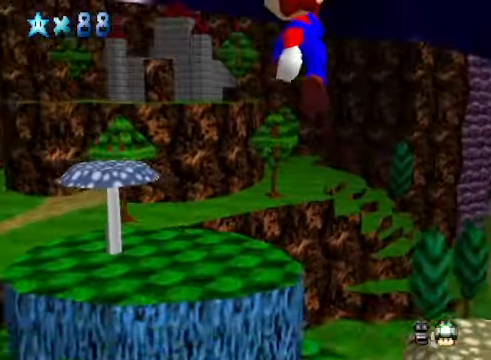
{"buttons": [], "left_stick": "right", "right_stick": "center", "events": [[368, "left_stick", "up-right"], [468, "left_stick", "right"]]}
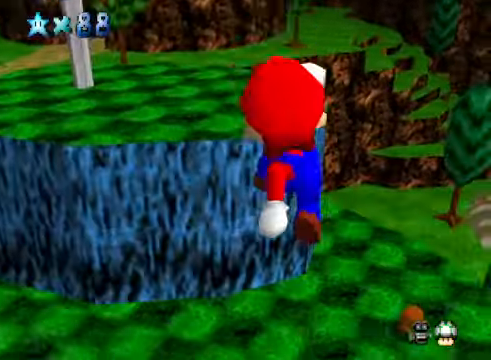
{"buttons": [], "left_stick": "up-right", "right_stick": "center", "events": [[67, "left_stick", "down-right"], [334, "left_stick", "up-right"], [368, "X", "down"], [435, "X", "up"]]}
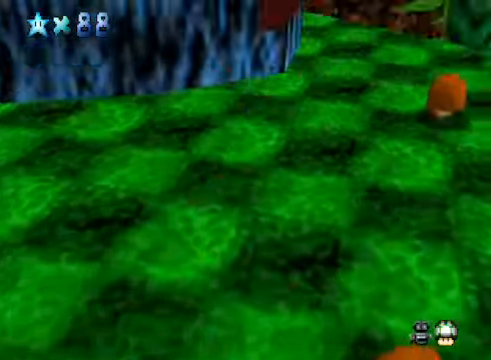
{"buttons": [], "left_stick": "up-right", "right_stick": "center", "events": [[34, "R1", "down"], [101, "R1", "up"], [301, "right_stick", "down-right"], [435, "right_stick", "center"]]}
——————————
Your task – Say only the number of lines of the data above in which the string "down" occurs.

Output of the exercise – 2